In the context of the coming Lok Sabha elections, he suggested it was for the Congress with its pan-India reach and the ambition to form government in Delhi to reach out to the smaller parties with a strong base in different parts of the country.
The Congress has to learn from the BJP how it entered into an alliance with the Suheldev Bharatiya Samaj Party and the Apna Dal for the UP assembly polls despite its government being comfortably placed at the Centre, Dixit said.
Leaders who urge opposition unity draw attention to the past two elections in UP where the BJP won convincing victories even though the collective vote share of the non-BJP parties was bigger. In the last assembly polls in Uttar Pradesh in 2017, the saffron party posted a landslide victory bagging 325 of the 403 seats, with a vote share of 41.35 per cent.

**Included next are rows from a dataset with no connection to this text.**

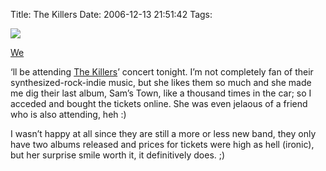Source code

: Title: The Killers
Date: 2006-12-13 21:51:42
Tags: 

<p><img src="http://www.smh.com.au/ffximage/2006/10/09/killers91006_wideweb__470x285,0.jpg"/></p>
<a target="_blank" href="http://www.maggit.com.mx">We</a><p>&#8216;ll be attending <a target="_blank" href="http://en.wikipedia.org/wiki/The_Killers_(band)">The Killers</a>&#8217; concert tonight. I&#8217;m not completely fan of their synthesized-rock-indie music, but she likes them so much and she made me dig their last album, Sam&#8217;s Town, like a thousand times in the car; so I acceded and bought the tickets online. She was even jelaous of a friend who is also attending, heh :)

I wasn&#8217;t happy at all since they are still a more or less new band, they only have two albums released and prices for tickets were high as hell (ironic), but her surprise smile worth it, it definitively does. ;) </p>
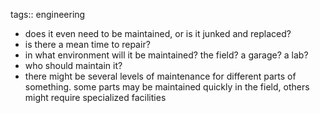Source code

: tags:: engineering

- does it even need to be maintained, or is it junked and replaced?
- is there a mean time to repair?
- in what environment will it be maintained? the field? a garage? a lab?
- who should maintain it?
- there might be several levels of maintenance for different parts of something. some parts may be maintained quickly in the field, others might require specialized facilities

In comparison, the SP which was reduced to 54 seats from 224 in the previous aAssembly election got 28.07 per cent of the vote. The BSP came down to 19 seats from 80, getting 22.23 per cent votes. In the 2014 Lok Sabha election, BJP won 71 out of 80 seats with its alliance partner the Apna Dal getting two more, beating the opposition parties hands down.
The BJP got 42.63 per cent votes and the Apna Dal 1.01 per cent. In comparison, the SP won a mere five seats with 22.35 per cent votes in 2014. The BSP polled 19.77 per cent votes but drew a blank. The Congress got two seats with a 7.53 per cent vote share.